About this task
Rewrite the lines below, changing every "tanks" to "containers" and leaving everything else as it is. Leave out the pictures.
──────────
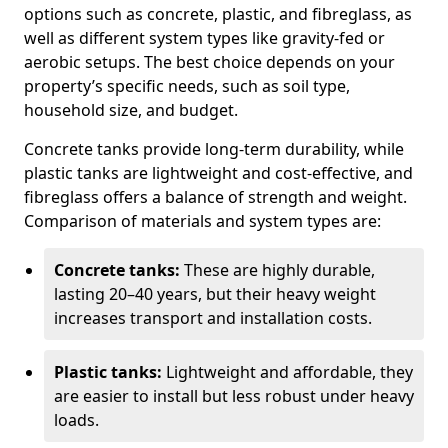
options such as concrete, plastic, and fibreglass, as
well as different system types like gravity-fed or
aerobic setups. The best choice depends on your
property’s specific needs, such as soil type,
household size, and budget.
Concrete tanks provide long-term durability, while
plastic tanks are lightweight and cost-effective, and
fibreglass offers a balance of strength and weight.
Comparison of materials and system types are:
Concrete tanks:
These are highly durable,
lasting 20–40 years, but their heavy weight
increases transport and installation costs.
Plastic tanks:
Lightweight and affordable, they
are easier to install but less robust under heavy
loads.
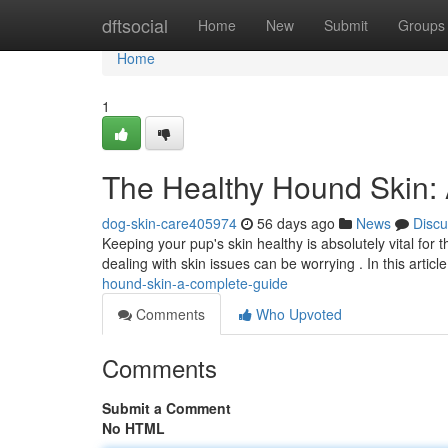
Home
dftsocial
Home
New
Submit
Groups
Home
1
The Healthy Hound Skin:
dog-skin-care405974
56 days ago
News
Discu
Keeping your pup's skin healthy is absolutely vital fo
dealing with skin issues can be worrying . In this article
hound-skin-a-complete-guide
Comments
Who Upvoted
Comments
Submit a Comment
No HTML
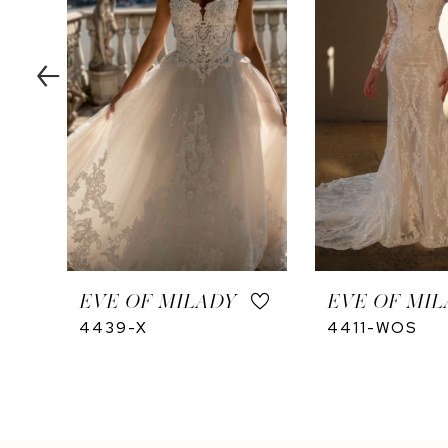
4
5
EVE OF MILADY
EVE OF MIL
4439-X
4411-WOS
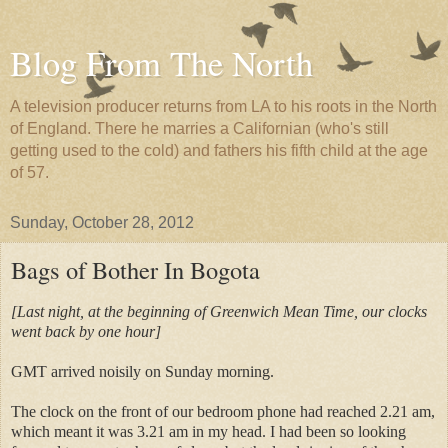
Blog From The North
A television producer returns from LA to his roots in the North
of England. There he marries a Californian (who's still
getting used to the cold) and fathers his fifth child at the age
of 57.
Sunday, October 28, 2012
Bags of Bother In Bogota
[Last night, at the beginning of Greenwich Mean Time, our clocks
went back by one hour]
GMT arrived noisily on Sunday morning.
The clock on the front of our bedroom phone had reached 2.21 am,
which meant it was 3.21 am in my head. I had been so looking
──────────
Output of the task
options such as concrete, plastic, and fibreglass, as
well as different system types like gravity-fed or
aerobic setups. The best choice depends on your
property’s specific needs, such as soil type,
household size, and budget.
Concrete containers provide long-term durability, while
plastic containers are lightweight and cost-effective, and
fibreglass offers a balance of strength and weight.
Comparison of materials and system types are:
Concrete containers:
These are highly durable,
lasting 20–40 years, but their heavy weight
increases transport and installation costs.
Plastic containers:
Lightweight and affordable, they
are easier to install but less robust under heavy
loads.
Home
dftsocial
Home
New
Submit
Groups
Home
1
The Healthy Hound Skin:
dog-skin-care405974
56 days ago
News
Discu
Keeping your pup's skin healthy is absolutely vital fo
dealing with skin issues can be worrying . In this article
hound-skin-a-complete-guide
Comments
Who Upvoted
Comments
Submit a Comment
No HTML
4
5
EVE OF MILADY
EVE OF MIL
4439-X
4411-WOS
Blog From The North
A television producer returns from LA to his roots in the North
of England. There he marries a Californian (who's still
getting used to the cold) and fathers his fifth child at the age
of 57.
Sunday, October 28, 2012
Bags of Bother In Bogota
[Last night, at the beginning of Greenwich Mean Time, our clocks
went back by one hour]
GMT arrived noisily on Sunday morning.
The clock on the front of our bedroom phone had reached 2.21 am,
which meant it was 3.21 am in my head. I had been so looking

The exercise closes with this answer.